2
votes

I know various algorithms to compute the maximum weighted matching of weighted, undirected bipartite graphs (i.e. the assignment problem):

For instance ... The Hungarian Algorithm, Bellman-Ford or even the Blossom algorithm (which works for general, i.e. not bipartite, graphs).

However, how can I compute the maximum weighted matching if the edges of the bipartite graph are weighted and directed?

I would appreciate pointers to algorithms with polinomial complexity or prior transformations to make the graph undirected so that I could apply any of the aforementioned algorithms.

Edit: note that the matching should maximize the weight of the edges, that's why having directed edges makes a difference (A->B can have a totally different weight than B->A).

Admittedly, if I was maximizing cardinality, the directed edges wouldn't make a difference and I could apply any of the well-known algorithms to maximize cardinality: Hopcroft–Karp, Maximum Network Flow ....

Edit 2: Since matching is a term normally applied to undirected graphs, let me clarify what I exactly mean by matching in this question: a set of directed edges that do not share start or end vertices.
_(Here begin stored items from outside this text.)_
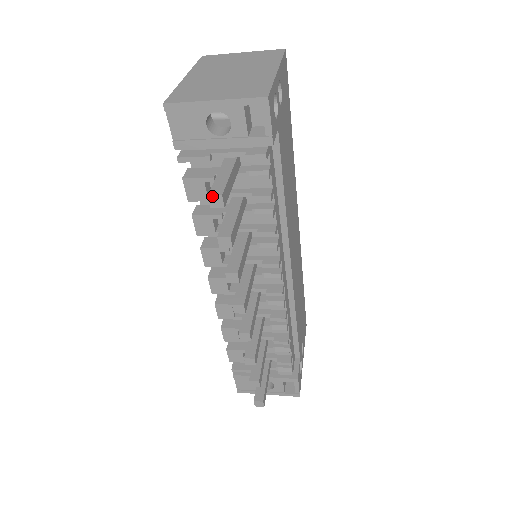
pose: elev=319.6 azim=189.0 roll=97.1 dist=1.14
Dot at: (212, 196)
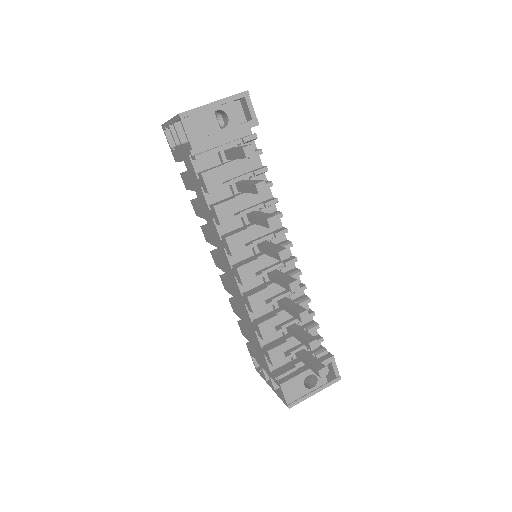
Dot at: (246, 147)
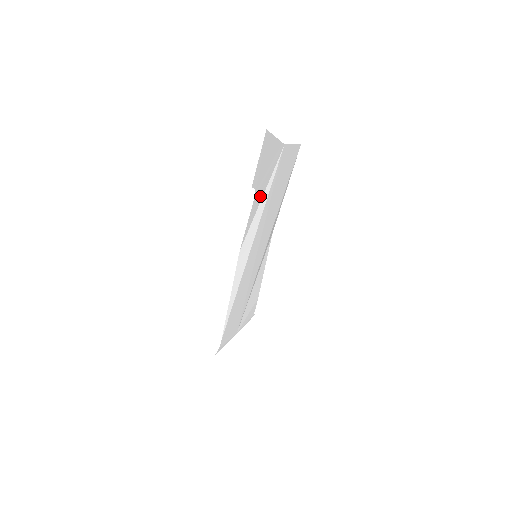
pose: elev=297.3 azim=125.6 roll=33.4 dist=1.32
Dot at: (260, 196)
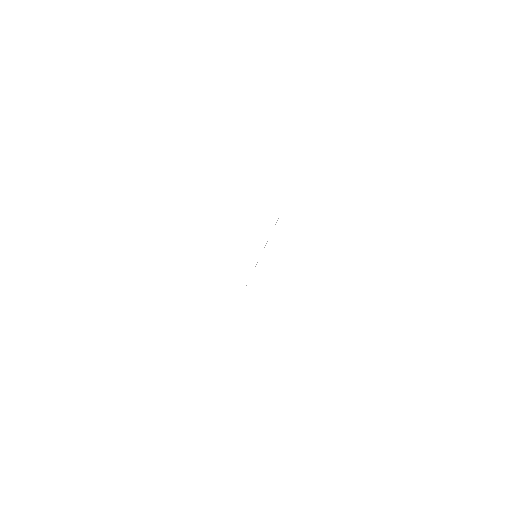
Dot at: occluded
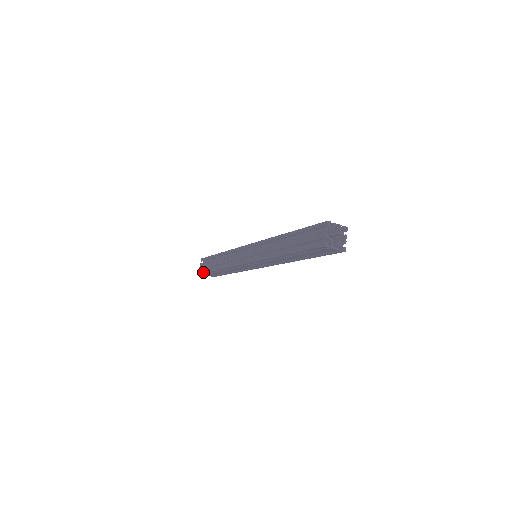
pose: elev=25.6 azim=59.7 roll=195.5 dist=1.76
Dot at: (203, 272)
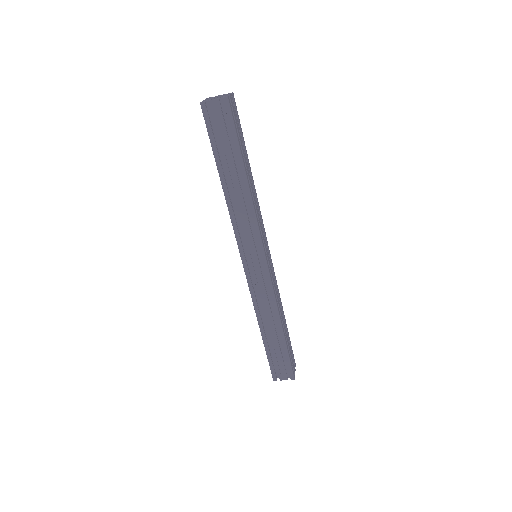
Dot at: occluded
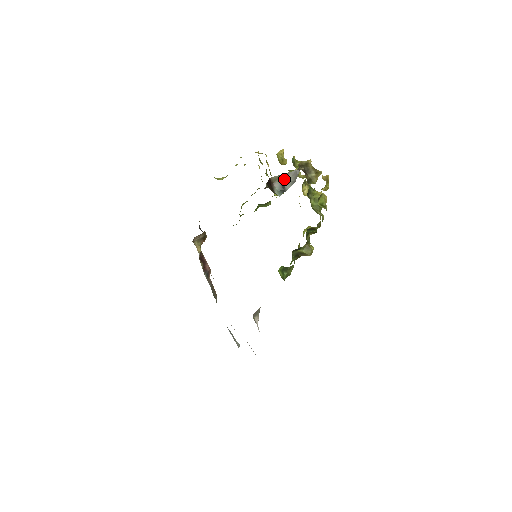
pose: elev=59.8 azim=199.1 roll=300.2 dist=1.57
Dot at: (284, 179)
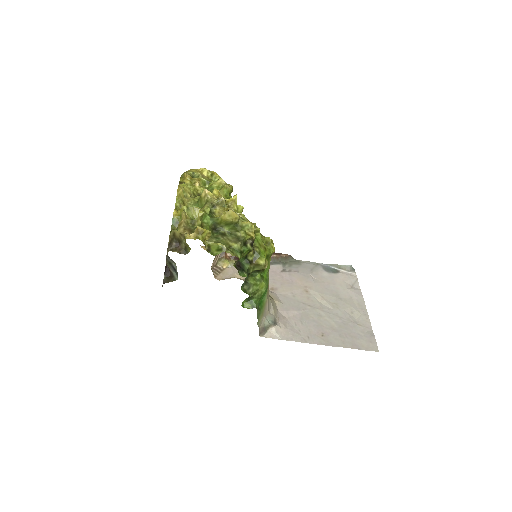
Dot at: (170, 263)
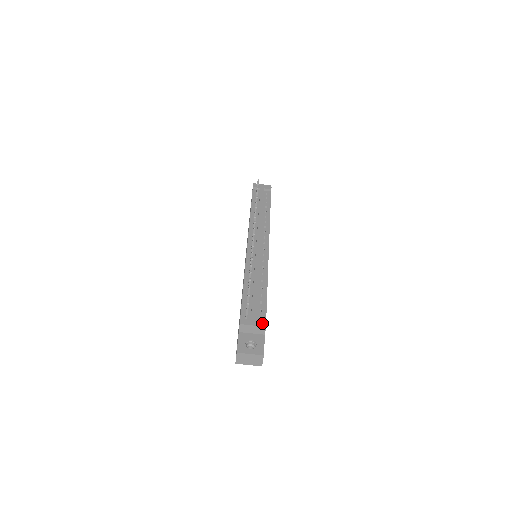
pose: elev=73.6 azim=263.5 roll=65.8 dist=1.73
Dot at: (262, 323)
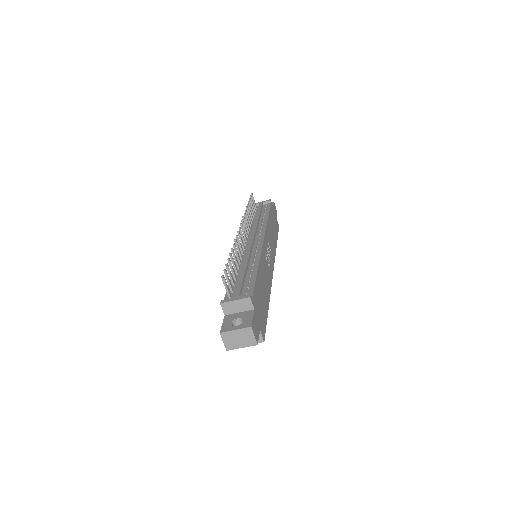
Dot at: (246, 295)
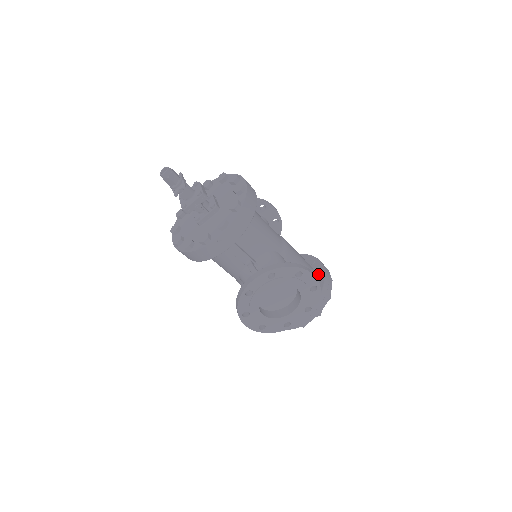
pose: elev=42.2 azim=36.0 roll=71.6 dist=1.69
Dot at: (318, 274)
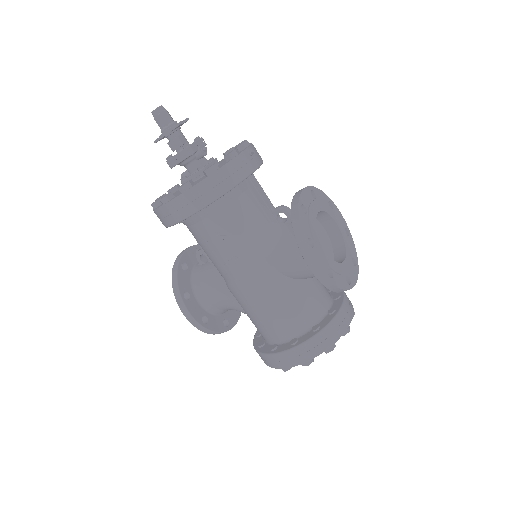
Dot at: occluded
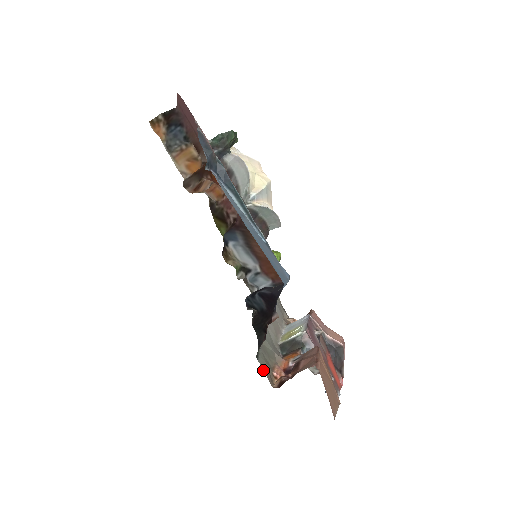
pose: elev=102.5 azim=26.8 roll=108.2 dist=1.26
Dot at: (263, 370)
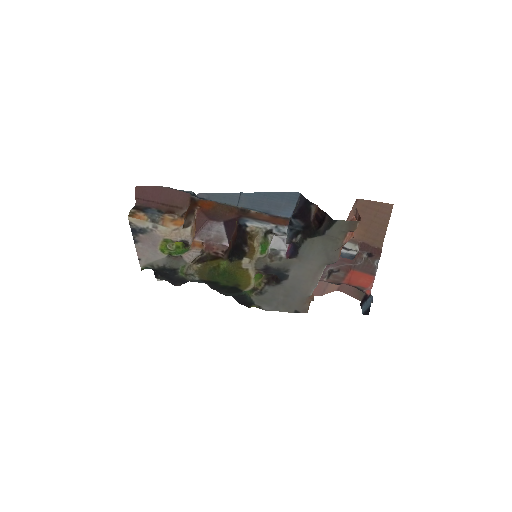
Dot at: (345, 221)
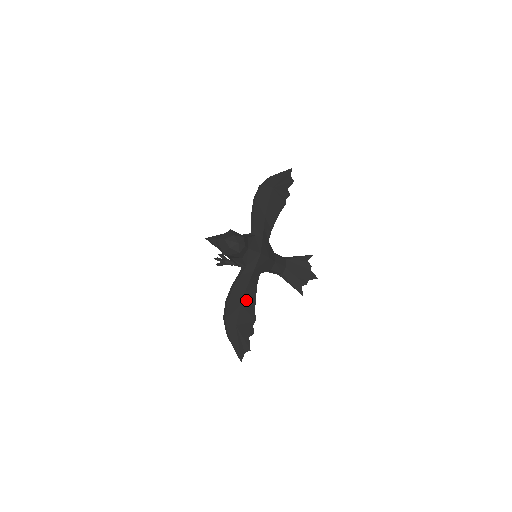
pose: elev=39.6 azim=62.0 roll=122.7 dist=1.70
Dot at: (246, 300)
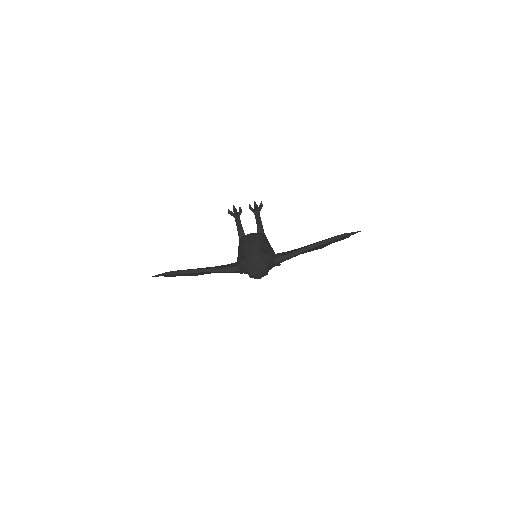
Dot at: occluded
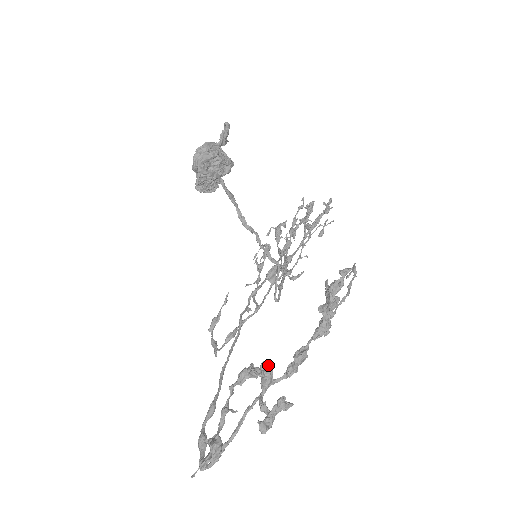
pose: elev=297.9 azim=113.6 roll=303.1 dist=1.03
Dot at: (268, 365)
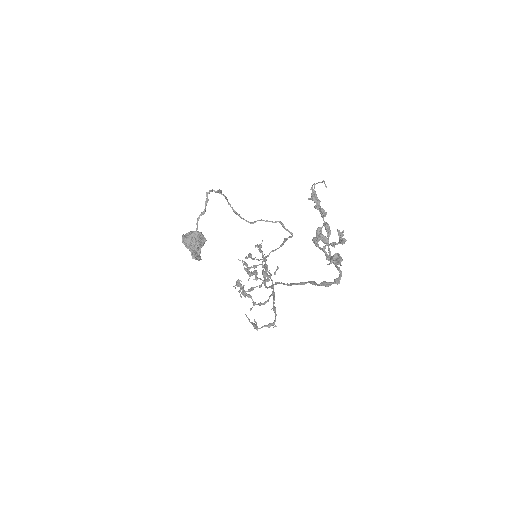
Dot at: occluded
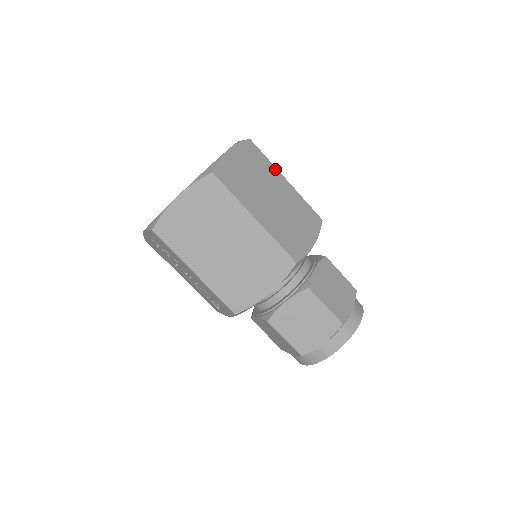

More formally, if U->V and U'->V' are part of the matching, then V /= U' and V' /= U.

1
How does directedness come into this? Maybe it's just me, but to me it's unclear how a directed matching differs from an undirected one. Is a set of edges only a matching if all its edges go from part A to part B of the graph? But then, it would be trivial to reduce this to the undirected case.us2012
Huh? A bipartite graph may not be directional, but any max-flow algorithm will make the implicit transformation that all edges are directed from set A to set B. Even if you had a directed bipartite graph, how is A->B different from B->A in the context of a matching problem?dfb
Directedness makes a diference because different edges (with different directions) may have different weights. Let G = (U u V, E) be a directed bipartite graph, let u be a node from U and v a node from V. The weight assigned to edge u -> v may be different to the weight assigned to the edge v -> u It wouldn't make a difference if the matching maximized cardinality but I am referring to a matching maximizing weight.fons
Seems if there are separate weights x=A->B y=B->A then you can discard B->A and set the x=max(x,y) and run the regular algorithmdfb
What do you mean by "matching"? ('Cause it obviously isn't just a set of edges, no two of which share an end.)tmyklebu

1 Answers

2
votes

dfb's comment is correct, for any two vertices A, B you can discard the cheaper of the two edges AB and BA.

The proof is a one-liner:

Theorem: A maximum matching M never contains the cheaper edge of AB and BA for any two vertices A,B.

Proof: Let M be a maximum matching. Suppose AB is in M and is cheaper than BA. Define M' = M - {AB} + {BA}. M' is clearly still a matching, but it's more expensive. That contraditcs the assumption that M was a maximum matching.